Boundary Conditions:

• Constraints
• $$d_x$$ = 0 on face ADHE;
• $$d_y$$ = 0 on face ABFE;
• $$d_z$$ = 0 on face ABCD.
• $$t_x$$ = 300 $$MPa$$ on face BCGF;
• $$t_y$$ = 200 $$MPa$$ on face CDHG;
• $$t_z$$ = 100 $$MPa$$ on face EFGH.

For all cases, the following advanced automatic time stepping settings were defined under simulation control:

• Retime event: field change;
• Target field component: internal variable V1 (accumulated unelastic strain);
• Threshold value: 0.0001;
• Time step calculation type: mixed;
• Field change target value: 0.00008.

## Reference Solution

The equations used to solve the problem are derived in [NAFEMS_R27]$$^1$$. As SimScale uses SI units, the reference solution was adopted to a time unit of seconds instead of hours.

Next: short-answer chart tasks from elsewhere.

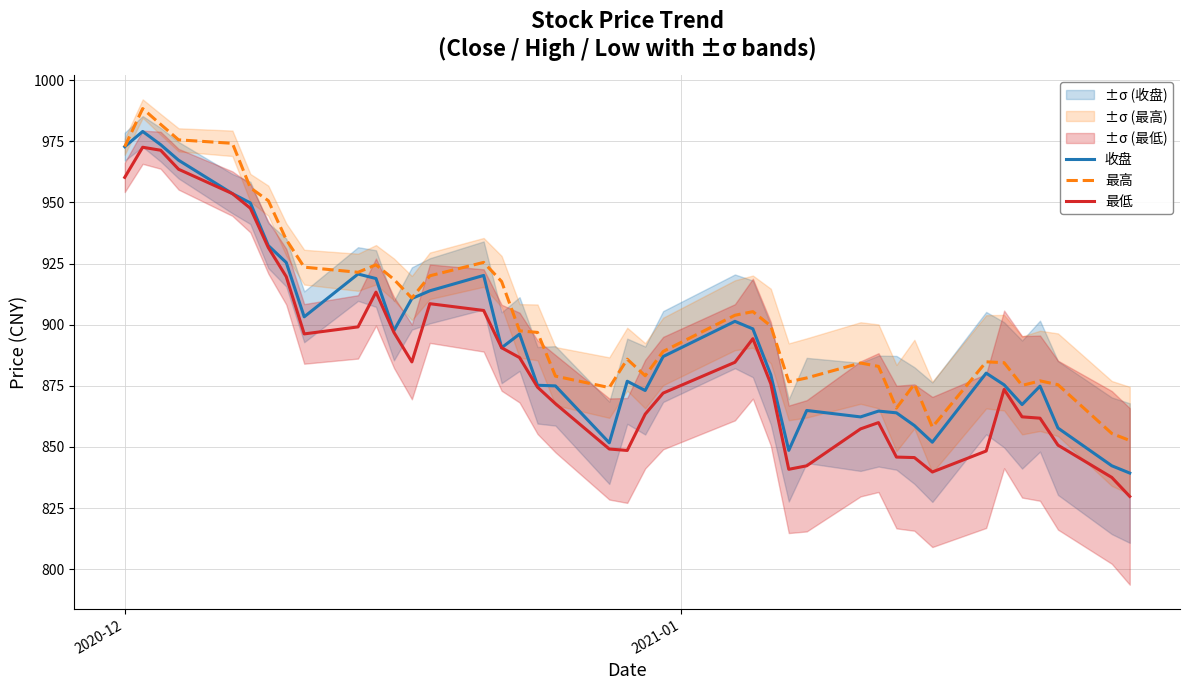

Rank the series by their average value, from highest to lowest.

最高, 收盘, 最低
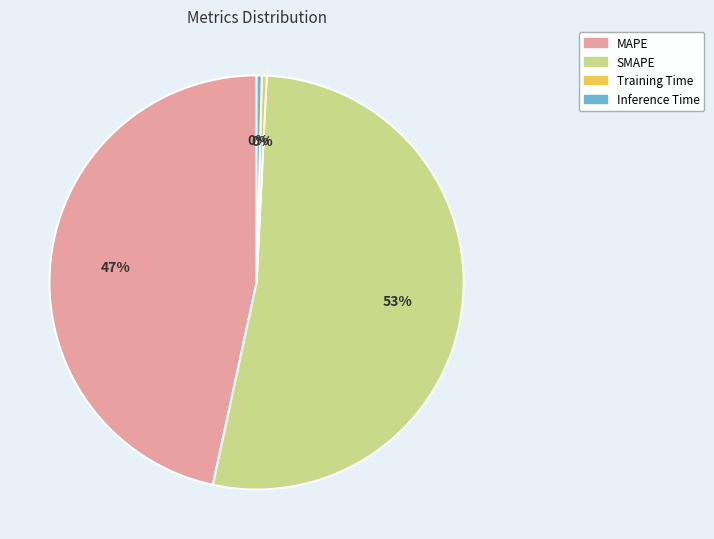

Which has a higher value, SMAPE or Inference Time?

SMAPE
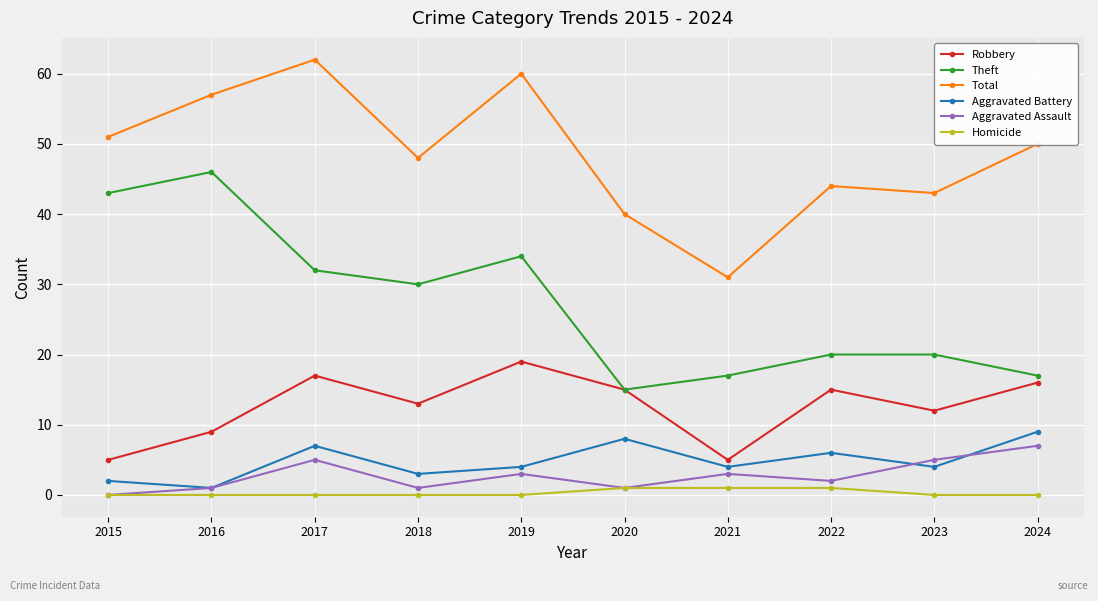

What is the difference between the Total values at 2019 and 2018?

12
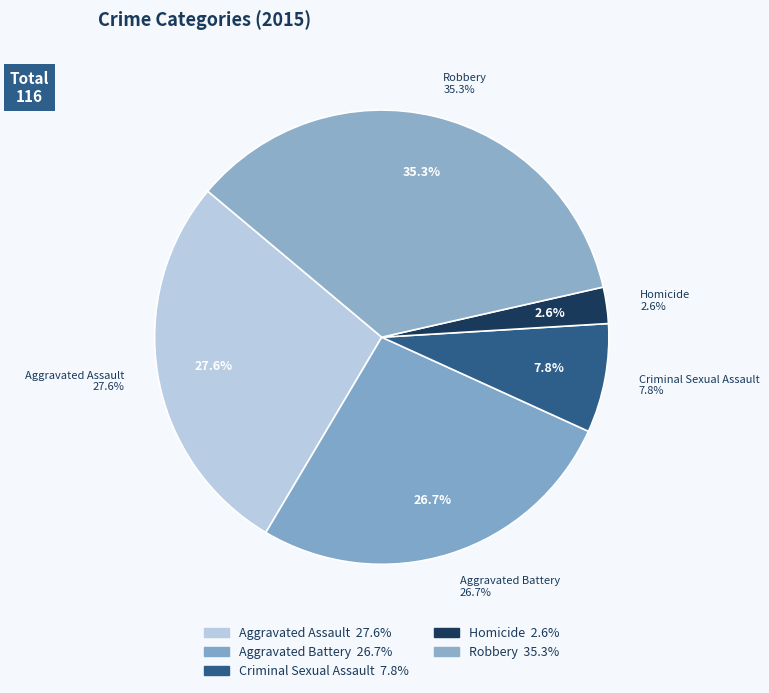

Does Aggravated Battery represent more than half of the total?

No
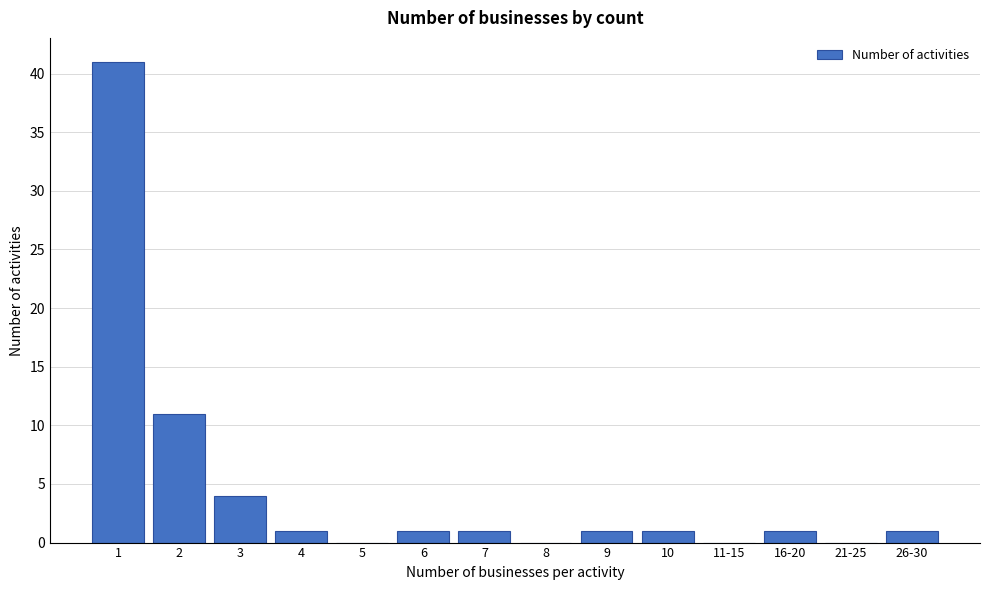

Reading left to right, list all the values displayed in this chart.

1=41	2=11	3=4	4=1	5=0	6=1	7=1	8=0	9=1	10=1	11-15=0	16-20=1	21-25=0	26-30=1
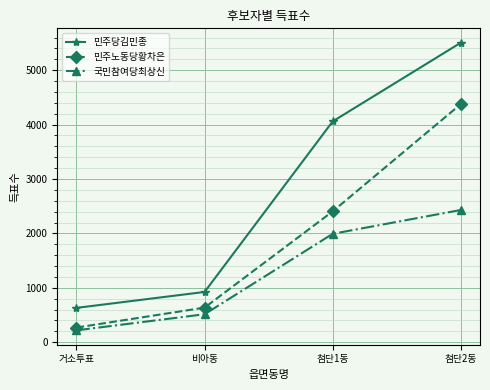

Reading right to left, extract all data points from this chart.

민주당김민종: 5506	4059	923	630
민주노동당황차은: 4377	2404	635	268
국민참여당최상신: 2430	1992	513	217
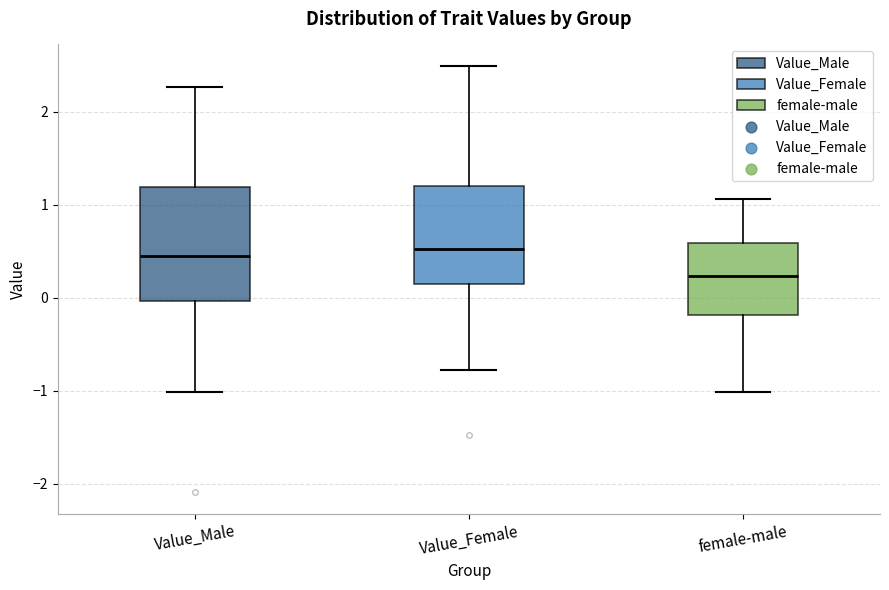

Which box's median line is the lowest?

female-male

$$\epsilon_{xx}^c = – \epsilon_{zz}^c = \frac{0.004218}{3600} t \tag{1}$$

$$\epsilon_{eff}^c = \frac{0.004871}{3600} t \tag{2}$$

$$\epsilon_{yy}^c = 0.0 \tag{3}$$

## Result Comparison

Find below a comparison between SimScale’s results and the analytical solution presented in [NAFEMS_R27]$$^1$$ for the average creep strain $$\epsilon_{xx}^c$$ of the cube. The creep time is 3.6e6 $$s$$ (equivalent to 1000 hours):

In Figure 3, we can see how $$\epsilon_{xx}^c$$, $$\epsilon_{yy}^c$$, and $$\epsilon_{zz}^c$$ are evolving for case D.

$$\epsilon_{yy}^c$$ and $$\epsilon_{zz}^c$$ also show very good agreement with the analytical solution, having an error of 0% and 0.0178%, respectively.